* begin SOURCE *
Currently, we have implemented pipelines for [cycIF](https://gitlab.com/engje/cmif/-/blob/master/mplex_image/cmif.py), [Codex](https://gitlab.com/engje/cmif/-/blob/master/mplex_image/codex.py) and [Macsima (beta)](https://gitlab.com/engje/cmif/-/blob/master/mplex_image/mics.py) multiplex imaging platforms. This is an example of the cycIF pipeline.

In [4]:
# Import libraries
from mplex_image import preprocess, mpimage, cmif, process

# 1 Set paths

Specify full file path to directories containing code and images (.czi and .tiff). Then, specify a list of slide to be processed `ls_sample`

In [6]:
# Set Paths
codedir = '/home/groups/graylab_share/OMERO.rdsStore/engje/Data/cycIF_ValidationStudies/cycIF_Validation'
czidir = f'{codedir}/Images/PipelineExample/czi'
tiffdir = f'{codedir}/Images/PipelineExample/PipelineExample/RawImages'
qcdir = f'{codedir}/Images/PipelineExample/QC'
regdir = f'{codedir}/Images/PipelineExample/RegisteredImages'
subdir = f'{codedir}/Images/PipelineExample/SubtractedRegisteredImages'
segdir = f'{codedir}/Images/PipelineExample/Segmentation'

preprocess.cmif_mkdir([tiffdir,qcdir,regdir,segdir,subdir])

# List slides to be processed
ls_sample = ['JE-TMA-41','JE-TMA-42', 'JE-TMA-43']

# 2   Export exposure time metadata from .czi
The Zeiss Axioscan full slide scanner outputs Carl Zeiss Images (.czi). These and other proprietary file formats may be opened with the [python-bioformats](https://pypi.org/project/python-bioformats/) package. Metadata, such as exposure time, is read from the image file rather than manually recored (which is tedious and error prone). Each subfolder within the directory `czidir` contains all .czi files from the entire cycIF expeiment for a single slide.

**Note:** Due to large size of czi images, these are hosted on synapse.org

In [None]:
for s_sample in ls_sample:
    #parse file names
    df_img = cmif.parse_czi(f'{czidir}/{s_sample}',b_scenes=True)
    #scenes
    cmif.exposure_times_scenes(df_img, codedir, czidir=f'{czidir}/{s_sample}', s_end='.czi')

# 3 QC Raw Images
Export all raw tiffs as 16 bit original images using the microscope software. Put in separate folders,
one per slide, within RawImages folder inside of `codedir`. This section will then generate overviews of all rounds, for QC purposes.

In [None]:
preprocess.cmif_mkdir([f'{qcdir}/RawImages'])

for s_sample in ls_sample:
    os.chdir(f'{tiffdir}/{s_sample}')
    #investigate tissues
    df_img = mpimage.parse_org(s_end = "ORG.tif",type='raw')
    cmif.visualize_raw_images(df_img,qcdir,color='c1')
* end SOURCE *
* begin GIVEN RECORDS *
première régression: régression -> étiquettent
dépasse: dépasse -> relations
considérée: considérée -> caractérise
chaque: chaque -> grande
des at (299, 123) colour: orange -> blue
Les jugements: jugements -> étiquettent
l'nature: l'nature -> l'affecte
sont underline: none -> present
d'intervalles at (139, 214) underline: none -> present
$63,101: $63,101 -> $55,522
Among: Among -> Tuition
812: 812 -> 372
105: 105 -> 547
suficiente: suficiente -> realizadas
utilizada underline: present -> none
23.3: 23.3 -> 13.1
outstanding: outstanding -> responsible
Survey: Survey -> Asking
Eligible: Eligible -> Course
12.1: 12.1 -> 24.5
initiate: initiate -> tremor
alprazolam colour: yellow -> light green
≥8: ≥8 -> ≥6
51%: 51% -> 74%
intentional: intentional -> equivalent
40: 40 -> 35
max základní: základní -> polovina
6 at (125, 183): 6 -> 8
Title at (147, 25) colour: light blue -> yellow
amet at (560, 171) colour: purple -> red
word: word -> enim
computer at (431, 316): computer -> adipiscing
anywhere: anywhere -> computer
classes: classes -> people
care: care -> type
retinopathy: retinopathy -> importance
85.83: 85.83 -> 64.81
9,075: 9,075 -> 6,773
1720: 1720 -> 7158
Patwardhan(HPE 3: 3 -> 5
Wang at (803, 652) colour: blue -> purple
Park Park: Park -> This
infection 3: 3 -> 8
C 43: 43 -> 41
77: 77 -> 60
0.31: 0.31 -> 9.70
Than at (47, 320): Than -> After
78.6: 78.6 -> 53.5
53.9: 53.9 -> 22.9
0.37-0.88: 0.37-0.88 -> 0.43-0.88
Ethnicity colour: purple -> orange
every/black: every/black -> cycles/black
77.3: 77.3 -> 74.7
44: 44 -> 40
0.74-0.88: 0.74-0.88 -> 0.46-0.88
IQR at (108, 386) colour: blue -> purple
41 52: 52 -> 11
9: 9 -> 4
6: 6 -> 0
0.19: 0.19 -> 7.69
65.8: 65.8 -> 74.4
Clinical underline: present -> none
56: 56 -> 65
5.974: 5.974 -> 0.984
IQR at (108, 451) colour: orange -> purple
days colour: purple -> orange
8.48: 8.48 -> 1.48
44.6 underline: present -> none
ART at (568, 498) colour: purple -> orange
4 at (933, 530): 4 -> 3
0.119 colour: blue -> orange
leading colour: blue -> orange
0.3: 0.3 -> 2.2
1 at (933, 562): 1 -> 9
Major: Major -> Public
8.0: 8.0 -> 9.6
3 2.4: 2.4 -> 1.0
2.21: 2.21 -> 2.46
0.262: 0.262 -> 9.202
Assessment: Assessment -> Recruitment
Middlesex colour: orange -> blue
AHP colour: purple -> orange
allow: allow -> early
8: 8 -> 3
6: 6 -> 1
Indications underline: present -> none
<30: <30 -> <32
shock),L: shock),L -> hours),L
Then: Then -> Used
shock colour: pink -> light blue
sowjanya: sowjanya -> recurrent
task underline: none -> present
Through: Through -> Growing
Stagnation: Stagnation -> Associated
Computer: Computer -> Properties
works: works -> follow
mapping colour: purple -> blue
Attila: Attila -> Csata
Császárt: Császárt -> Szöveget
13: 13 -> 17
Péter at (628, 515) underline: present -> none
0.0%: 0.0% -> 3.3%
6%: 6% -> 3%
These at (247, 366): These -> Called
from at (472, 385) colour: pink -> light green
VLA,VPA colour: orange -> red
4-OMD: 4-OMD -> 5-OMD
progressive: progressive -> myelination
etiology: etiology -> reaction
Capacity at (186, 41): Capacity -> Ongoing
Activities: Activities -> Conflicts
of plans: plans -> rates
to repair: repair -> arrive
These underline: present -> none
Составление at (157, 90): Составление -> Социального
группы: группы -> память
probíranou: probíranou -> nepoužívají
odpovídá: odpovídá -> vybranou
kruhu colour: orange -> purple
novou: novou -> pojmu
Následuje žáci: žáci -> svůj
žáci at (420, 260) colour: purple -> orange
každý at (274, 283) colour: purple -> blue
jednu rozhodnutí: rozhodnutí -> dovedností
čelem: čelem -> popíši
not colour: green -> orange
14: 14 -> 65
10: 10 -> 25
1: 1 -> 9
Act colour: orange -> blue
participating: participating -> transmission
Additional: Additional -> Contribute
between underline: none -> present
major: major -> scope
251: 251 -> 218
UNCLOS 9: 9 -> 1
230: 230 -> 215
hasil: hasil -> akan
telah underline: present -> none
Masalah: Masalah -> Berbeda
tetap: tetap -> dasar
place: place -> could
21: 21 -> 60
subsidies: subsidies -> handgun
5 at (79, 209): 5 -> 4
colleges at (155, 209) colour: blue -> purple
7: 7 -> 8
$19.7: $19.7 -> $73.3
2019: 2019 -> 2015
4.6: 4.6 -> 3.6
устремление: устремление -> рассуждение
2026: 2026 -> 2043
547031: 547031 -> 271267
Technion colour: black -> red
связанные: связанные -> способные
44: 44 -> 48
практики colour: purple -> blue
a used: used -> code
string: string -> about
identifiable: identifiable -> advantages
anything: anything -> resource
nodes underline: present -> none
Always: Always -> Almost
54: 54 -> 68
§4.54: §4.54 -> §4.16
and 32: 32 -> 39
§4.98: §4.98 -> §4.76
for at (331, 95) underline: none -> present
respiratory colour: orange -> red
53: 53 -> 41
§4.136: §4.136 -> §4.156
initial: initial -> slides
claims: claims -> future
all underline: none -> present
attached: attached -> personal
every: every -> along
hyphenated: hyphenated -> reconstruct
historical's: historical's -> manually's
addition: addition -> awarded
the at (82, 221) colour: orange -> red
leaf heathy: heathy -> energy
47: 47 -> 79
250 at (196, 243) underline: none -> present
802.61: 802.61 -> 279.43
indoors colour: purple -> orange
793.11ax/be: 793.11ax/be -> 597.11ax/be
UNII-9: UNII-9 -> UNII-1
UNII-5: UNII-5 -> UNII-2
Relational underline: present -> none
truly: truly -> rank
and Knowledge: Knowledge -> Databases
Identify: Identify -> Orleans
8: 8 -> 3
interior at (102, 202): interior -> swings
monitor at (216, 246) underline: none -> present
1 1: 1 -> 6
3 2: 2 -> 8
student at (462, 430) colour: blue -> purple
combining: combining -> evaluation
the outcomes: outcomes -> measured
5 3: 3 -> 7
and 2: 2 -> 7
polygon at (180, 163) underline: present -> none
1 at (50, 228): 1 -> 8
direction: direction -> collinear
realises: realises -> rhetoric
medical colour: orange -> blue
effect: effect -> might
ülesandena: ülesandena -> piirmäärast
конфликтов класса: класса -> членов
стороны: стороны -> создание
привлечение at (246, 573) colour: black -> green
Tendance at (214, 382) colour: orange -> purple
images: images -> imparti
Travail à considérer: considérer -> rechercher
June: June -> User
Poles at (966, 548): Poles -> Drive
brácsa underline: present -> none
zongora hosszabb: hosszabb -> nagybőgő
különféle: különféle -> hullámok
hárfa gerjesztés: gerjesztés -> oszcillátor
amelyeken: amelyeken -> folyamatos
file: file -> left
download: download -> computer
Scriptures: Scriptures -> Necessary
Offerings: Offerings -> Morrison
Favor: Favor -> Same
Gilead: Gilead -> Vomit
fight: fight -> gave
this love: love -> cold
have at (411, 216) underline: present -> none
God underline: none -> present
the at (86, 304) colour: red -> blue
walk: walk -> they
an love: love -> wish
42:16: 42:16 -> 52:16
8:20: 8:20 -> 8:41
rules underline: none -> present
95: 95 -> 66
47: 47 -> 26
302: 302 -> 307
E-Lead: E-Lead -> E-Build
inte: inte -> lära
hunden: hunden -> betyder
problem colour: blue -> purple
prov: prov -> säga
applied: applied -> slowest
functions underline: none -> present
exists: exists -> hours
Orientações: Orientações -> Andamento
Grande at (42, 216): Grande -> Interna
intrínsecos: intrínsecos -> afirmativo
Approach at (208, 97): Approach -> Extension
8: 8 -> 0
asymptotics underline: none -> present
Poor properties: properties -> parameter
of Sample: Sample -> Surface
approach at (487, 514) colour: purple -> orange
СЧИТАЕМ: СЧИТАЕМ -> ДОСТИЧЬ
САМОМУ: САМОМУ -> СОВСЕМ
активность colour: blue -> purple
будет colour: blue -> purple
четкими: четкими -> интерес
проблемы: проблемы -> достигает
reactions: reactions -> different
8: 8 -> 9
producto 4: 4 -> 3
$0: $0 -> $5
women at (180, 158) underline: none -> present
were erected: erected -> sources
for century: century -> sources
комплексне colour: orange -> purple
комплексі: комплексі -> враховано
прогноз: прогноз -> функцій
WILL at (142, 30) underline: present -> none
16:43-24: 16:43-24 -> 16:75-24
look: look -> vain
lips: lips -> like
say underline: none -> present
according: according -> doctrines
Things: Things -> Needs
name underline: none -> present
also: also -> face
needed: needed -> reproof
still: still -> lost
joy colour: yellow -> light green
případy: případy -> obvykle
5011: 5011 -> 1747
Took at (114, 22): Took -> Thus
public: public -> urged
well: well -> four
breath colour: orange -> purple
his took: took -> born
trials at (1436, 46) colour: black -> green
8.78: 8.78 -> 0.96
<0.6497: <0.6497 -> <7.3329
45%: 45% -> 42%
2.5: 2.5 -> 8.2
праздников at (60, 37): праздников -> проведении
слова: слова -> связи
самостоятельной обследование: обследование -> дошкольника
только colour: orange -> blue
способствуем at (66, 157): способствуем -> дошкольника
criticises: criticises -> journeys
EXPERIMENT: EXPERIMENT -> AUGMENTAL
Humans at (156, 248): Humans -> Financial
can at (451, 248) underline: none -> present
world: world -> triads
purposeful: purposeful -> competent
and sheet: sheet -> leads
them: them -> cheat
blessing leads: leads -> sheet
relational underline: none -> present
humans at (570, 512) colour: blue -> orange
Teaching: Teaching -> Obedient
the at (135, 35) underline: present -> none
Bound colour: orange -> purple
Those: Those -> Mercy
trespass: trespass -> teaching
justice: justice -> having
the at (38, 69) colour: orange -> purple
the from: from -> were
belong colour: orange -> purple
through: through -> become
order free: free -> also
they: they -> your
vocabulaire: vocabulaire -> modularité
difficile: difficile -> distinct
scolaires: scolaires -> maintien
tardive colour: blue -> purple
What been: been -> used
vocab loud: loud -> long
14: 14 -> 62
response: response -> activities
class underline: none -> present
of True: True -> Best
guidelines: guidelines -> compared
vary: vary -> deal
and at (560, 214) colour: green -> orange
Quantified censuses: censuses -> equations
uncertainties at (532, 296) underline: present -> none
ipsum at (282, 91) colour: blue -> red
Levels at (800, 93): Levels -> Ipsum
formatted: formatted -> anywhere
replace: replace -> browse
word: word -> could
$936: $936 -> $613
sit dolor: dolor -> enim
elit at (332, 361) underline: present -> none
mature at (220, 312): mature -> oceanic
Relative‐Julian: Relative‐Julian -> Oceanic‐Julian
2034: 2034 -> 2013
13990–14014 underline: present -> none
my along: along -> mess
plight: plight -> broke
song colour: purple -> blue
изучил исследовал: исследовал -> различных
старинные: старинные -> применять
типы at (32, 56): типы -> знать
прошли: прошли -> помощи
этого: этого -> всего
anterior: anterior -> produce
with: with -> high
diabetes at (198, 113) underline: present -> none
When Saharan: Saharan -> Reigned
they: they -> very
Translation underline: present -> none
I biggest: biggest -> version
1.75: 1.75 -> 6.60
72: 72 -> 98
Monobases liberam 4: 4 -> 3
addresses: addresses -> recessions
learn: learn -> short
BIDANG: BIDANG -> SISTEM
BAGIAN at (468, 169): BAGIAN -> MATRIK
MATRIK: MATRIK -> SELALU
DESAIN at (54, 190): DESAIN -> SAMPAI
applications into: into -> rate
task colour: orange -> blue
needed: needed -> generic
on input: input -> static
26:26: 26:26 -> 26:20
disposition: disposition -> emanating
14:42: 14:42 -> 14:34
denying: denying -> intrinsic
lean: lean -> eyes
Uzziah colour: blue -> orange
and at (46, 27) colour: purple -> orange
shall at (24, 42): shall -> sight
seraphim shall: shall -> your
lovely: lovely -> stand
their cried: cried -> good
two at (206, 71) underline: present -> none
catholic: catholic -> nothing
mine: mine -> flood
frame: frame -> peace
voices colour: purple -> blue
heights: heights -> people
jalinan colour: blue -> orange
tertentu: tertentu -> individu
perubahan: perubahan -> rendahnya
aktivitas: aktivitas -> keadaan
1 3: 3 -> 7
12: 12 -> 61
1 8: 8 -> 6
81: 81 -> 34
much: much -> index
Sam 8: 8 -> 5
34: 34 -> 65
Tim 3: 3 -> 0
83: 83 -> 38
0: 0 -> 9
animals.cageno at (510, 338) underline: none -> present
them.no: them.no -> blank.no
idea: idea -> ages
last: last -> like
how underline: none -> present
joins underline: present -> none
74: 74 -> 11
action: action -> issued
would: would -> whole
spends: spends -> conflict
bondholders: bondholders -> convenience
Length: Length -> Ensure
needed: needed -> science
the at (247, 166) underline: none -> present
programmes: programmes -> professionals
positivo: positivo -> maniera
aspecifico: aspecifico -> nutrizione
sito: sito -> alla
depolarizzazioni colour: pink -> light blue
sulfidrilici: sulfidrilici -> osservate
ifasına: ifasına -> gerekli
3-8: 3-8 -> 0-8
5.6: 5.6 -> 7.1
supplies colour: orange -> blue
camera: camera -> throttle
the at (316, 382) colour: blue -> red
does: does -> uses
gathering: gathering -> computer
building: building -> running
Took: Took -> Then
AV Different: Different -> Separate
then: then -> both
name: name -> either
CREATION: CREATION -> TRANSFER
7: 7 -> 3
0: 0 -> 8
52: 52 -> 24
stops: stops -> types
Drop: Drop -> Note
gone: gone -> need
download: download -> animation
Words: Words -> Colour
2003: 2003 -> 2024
* end GIVEN RECORDS *
§ PROBLEM: Go on with the cycIF pipeline walkthrough, picking up right after its last line. You won't need the listing for this.

§ EXERCISE OUTPUT:
# 4 Register Images
This section creates a Matlab script for registration and starts a job on our server (OHSU exacloud).
During registration, we have the funtionality to crop the tissue by entering the `new_scene_id : '[upperleftXcoord upperleftYcoord width height]'` as a key : value pair in the `d_register` dictionary of dictionaries. Leaving the dictionary blank will start registration without cropping. Each registered scene goes to a separate folder.

In [None]:
d_register = {'JE-TMA-41':{}, #TMA registration
    'JE-TMA-42':{},
    'JE-TMA-43':{},
    #Example of tissue registration with cropping
    'NP029':{1:'[0 2000 15000 18000]',2:'[15000 14000 15000 6000]'}, #large registration
 }
ls_order = ['R1','R0','R2','R3','R4','R5','R5Q','R6','R7','R8','R9','R10','R11','R12','R12Q'] 

for key,item in d_register.items():
   #run registration
   cmif.run_registration_matlab(d_register, ls_order, f'{tiffdir}/{key}', f'{regdir}/')


# 5   Check Registration

This section will then generate overviews of all rounds of each registered image stack, for QC purposes.


In [None]:
cmif.visualize_reg_images(f'{regdir}',qcdir,color='c1')

# 6a  Create AF Subtracted Images

Images acquired of background autofluorescence by are scaled by exposure time and subtracted from the respective channel, producing a new image. `d_channel` specifies the name of the background marker to subtract from each channel. `ls_exclude` lists which markers upon which to not perform any AF subtraction (typically c5 images).

Images are output to an AFSubtracted folder within each registered scene's  **separate folder**. The scenes are subsequently combined into a single folder in **6b**.

In [None]:
#parameters
d_channel = {'c2':'R5Qc2','c3':'R5Qc3','c4':'R5Qc4','c5':'R5Qc5'}
ls_exclude=['DAPI','BMP2', 'CD20', 'CD3', 'CD44', 'CD45', 'CK19',
 'ColI', 'Ecad', 'FoxP3', 'GRNZB', 'LamAC', 'PgR', 'R0c5', 'R12Qc5',]

#subtract
df_img, df_exp,df_markers,df_copy = cmif.autofluorescence_subtract(regdir,codedir,d_channel,ls_exclude)


##  6b  Move AF Subtracted Images

Move all scenes from the same slide to **one folder**, for segmentation.


In [None]:
for s_sample in ls_sample:
    cmif.move_af_img(s_sample, regdir, subdir, dirtype='tma',b_move=True)

##  7   Prep for Segmentation

First, rename filenames that use non-standard marker names.

Then, all inputs are for segmentation are automatically generated, including copying any additional images needed (e.g. DAPI channels), verifying segmentation thresholds, and preparing input files for segmentation (i.e. RoundCyclesTable.txt and Cluster.java specifically for Guillaume Thibault’s segmentation software).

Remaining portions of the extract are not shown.